Merda! Non lo volevo nella mia auto proprio adesso!

«Per fortuna che ti ho vista. Stavo diventando pazzo là dentro» disse.

«Gesù!» esclamai. «Perché non si fa mettere uno di quei cerotti alla nicotina?»

«Non voglio un maledetto cerotto.
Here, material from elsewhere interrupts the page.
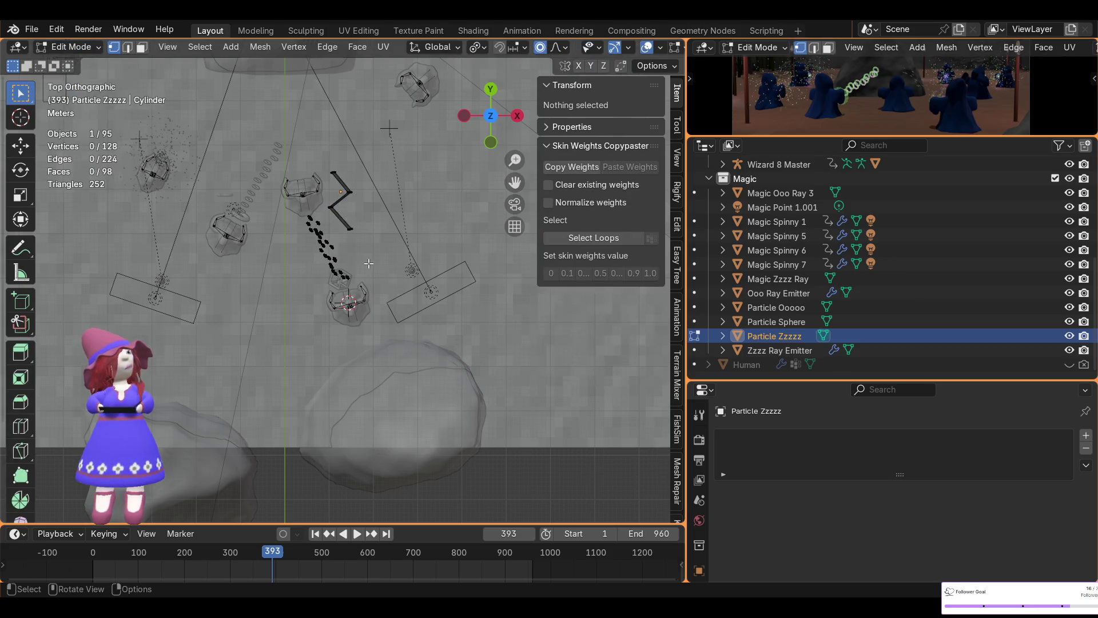
{"action": "scroll", "coordinate": [361, 241], "scroll_direction": "up", "scroll_amount": 2}
{"action": "scroll", "coordinate": [378, 300], "scroll_direction": "up", "scroll_amount": 2}
{"action": "scroll", "coordinate": [390, 363], "scroll_direction": "up", "scroll_amount": 1}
Voglio una sigaretta. Accompagnami al negozio. E sbrigati, sto morendo.»

«Ci sono delle sigarette nel cassetto portaoggetti. Le ha lasciate lei la volta scorsa.»

Tirò fuori il pacchetto e mise una sigaretta in bocca.

«Non nell’auto!»

«Cristo, è come essere sposati senza neppure il sesso. Andiamo da Sal.»

Non volevo andare da Sal. Volevo parlare con Ranger. «Non ha paura che a casa sentano la sua mancanza? È certo di essere al sicuro andando in quel bar?»

«Sì. C’è qualche problema a Trenton e tutti sono occupati a cercare di sistemare le cose.»

Era possibile che il problema fosse un tizio morto nel garage di Hannibal. «Deve essere un problema serio» dissi. «Forse dovrebbe dare una mano anche lei.»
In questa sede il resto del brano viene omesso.